### Pixel coordinate listings
┌──

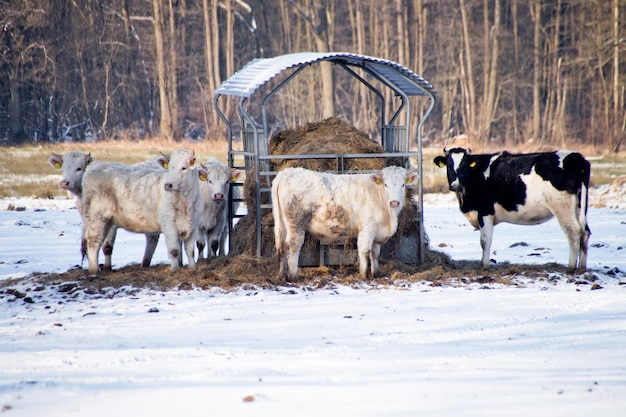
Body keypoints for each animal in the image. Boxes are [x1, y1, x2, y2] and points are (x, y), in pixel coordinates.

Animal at [270, 166, 416, 280]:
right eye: (386, 185)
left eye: (403, 184)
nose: (394, 202)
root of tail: (285, 173)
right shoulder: (367, 228)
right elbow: (364, 251)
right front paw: (364, 275)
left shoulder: (377, 233)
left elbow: (374, 253)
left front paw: (376, 274)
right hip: (296, 223)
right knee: (293, 245)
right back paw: (294, 276)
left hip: (282, 224)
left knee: (281, 246)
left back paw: (282, 275)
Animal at [432, 148, 588, 272]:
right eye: (449, 165)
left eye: (464, 165)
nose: (455, 185)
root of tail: (575, 157)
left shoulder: (485, 211)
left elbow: (485, 240)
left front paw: (484, 266)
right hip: (579, 207)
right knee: (585, 232)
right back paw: (581, 268)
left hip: (562, 207)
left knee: (574, 232)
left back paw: (571, 268)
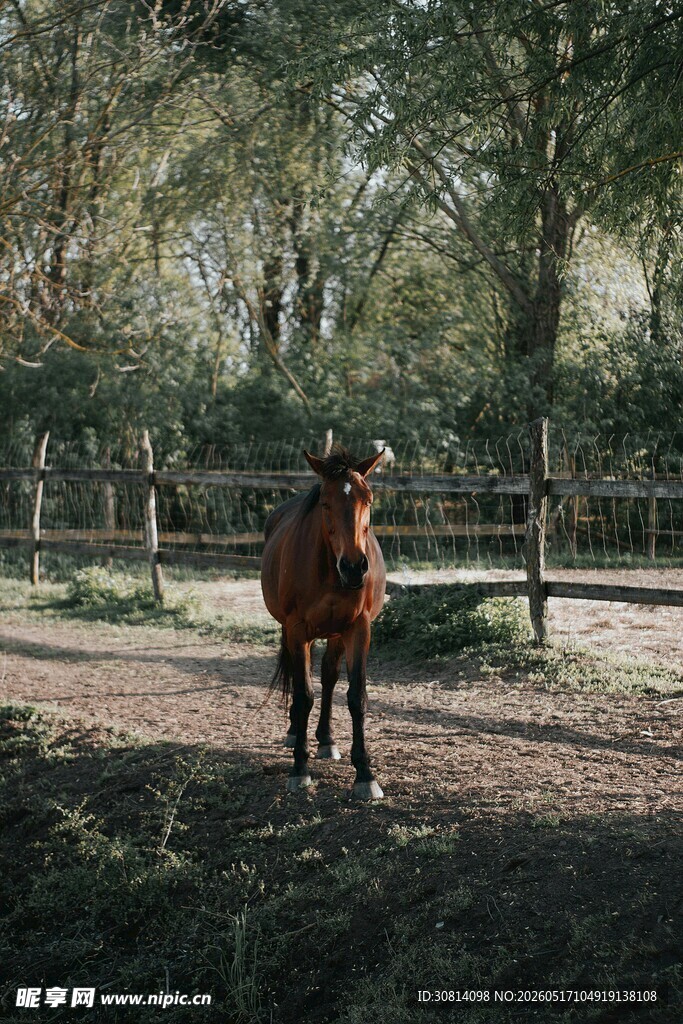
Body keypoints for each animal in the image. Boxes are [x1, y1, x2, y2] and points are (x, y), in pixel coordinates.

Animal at [261, 446, 387, 799]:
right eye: (326, 503)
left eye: (368, 500)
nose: (355, 567)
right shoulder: (297, 629)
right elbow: (304, 695)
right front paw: (299, 768)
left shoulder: (358, 629)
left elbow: (356, 696)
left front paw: (365, 774)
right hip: (291, 630)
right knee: (297, 677)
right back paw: (295, 733)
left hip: (336, 632)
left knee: (329, 676)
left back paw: (326, 740)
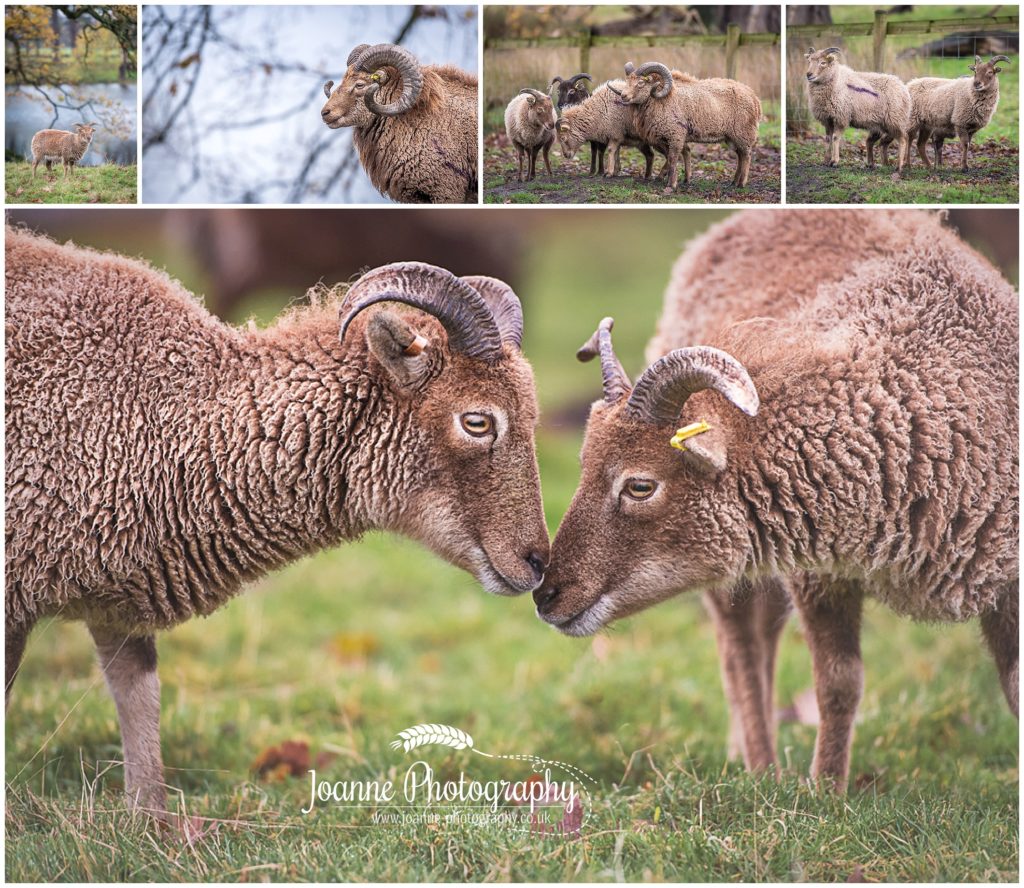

└──

### Your assignment
Reproduce the lines above, beginning at the line with "root of tail: (285, 173)" and stopping after the line with "left back paw: (282, 275)", exactly as they are.

### Task answer
root of tail: (285, 173)
right shoulder: (367, 228)
right elbow: (364, 251)
right front paw: (364, 275)
left shoulder: (377, 233)
left elbow: (374, 253)
left front paw: (376, 274)
right hip: (296, 223)
right knee: (293, 245)
right back paw: (294, 276)
left hip: (282, 224)
left knee: (281, 246)
left back paw: (282, 275)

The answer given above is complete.